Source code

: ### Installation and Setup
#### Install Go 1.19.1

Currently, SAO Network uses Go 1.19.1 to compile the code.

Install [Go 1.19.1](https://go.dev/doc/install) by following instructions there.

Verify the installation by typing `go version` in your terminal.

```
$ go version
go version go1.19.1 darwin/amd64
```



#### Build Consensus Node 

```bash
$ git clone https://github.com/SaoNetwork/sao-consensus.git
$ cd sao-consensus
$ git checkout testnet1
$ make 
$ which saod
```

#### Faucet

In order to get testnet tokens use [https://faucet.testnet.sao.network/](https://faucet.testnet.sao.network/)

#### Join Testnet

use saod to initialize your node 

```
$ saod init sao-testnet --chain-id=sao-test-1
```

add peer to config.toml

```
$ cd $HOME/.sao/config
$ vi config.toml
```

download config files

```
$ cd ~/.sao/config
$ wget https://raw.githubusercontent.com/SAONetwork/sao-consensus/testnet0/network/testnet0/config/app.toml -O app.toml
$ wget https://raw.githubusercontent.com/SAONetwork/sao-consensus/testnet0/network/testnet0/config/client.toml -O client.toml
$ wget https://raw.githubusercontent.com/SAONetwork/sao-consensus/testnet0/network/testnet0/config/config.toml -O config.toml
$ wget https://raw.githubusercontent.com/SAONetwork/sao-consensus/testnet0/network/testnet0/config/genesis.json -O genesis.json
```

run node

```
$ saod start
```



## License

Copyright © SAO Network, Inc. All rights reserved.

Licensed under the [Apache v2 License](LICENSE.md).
━━━━━━
What the exercise asks: Each line of the listing should be copied exactly, with none left out.

Expected answer:
Source code

: ### Installation and Setup
#### Install Go 1.19.1

Currently, SAO Network uses Go 1.19.1 to compile the code.

Install [Go 1.19.1](https://go.dev/doc/install) by following instructions there.

Verify the installation by typing `go version` in your terminal.

```
$ go version
go version go1.19.1 darwin/amd64
```



#### Build Consensus Node 

```bash
$ git clone https://github.com/SaoNetwork/sao-consensus.git
$ cd sao-consensus
$ git checkout testnet1
$ make 
$ which saod
```

#### Faucet

In order to get testnet tokens use [https://faucet.testnet.sao.network/](https://faucet.testnet.sao.network/)

#### Join Testnet

use saod to initialize your node 

```
$ saod init sao-testnet --chain-id=sao-test-1
```

add peer to config.toml

```
$ cd $HOME/.sao/config
$ vi config.toml
```

download config files

```
$ cd ~/.sao/config
$ wget https://raw.githubusercontent.com/SAONetwork/sao-consensus/testnet0/network/testnet0/config/app.toml -O app.toml
$ wget https://raw.githubusercontent.com/SAONetwork/sao-consensus/testnet0/network/testnet0/config/client.toml -O client.toml
$ wget https://raw.githubusercontent.com/SAONetwork/sao-consensus/testnet0/network/testnet0/config/config.toml -O config.toml
$ wget https://raw.githubusercontent.com/SAONetwork/sao-consensus/testnet0/network/testnet0/config/genesis.json -O genesis.json
```

run node

```
$ saod start
```



## License

Copyright © SAO Network, Inc. All rights reserved.

Licensed under the [Apache v2 License](LICENSE.md).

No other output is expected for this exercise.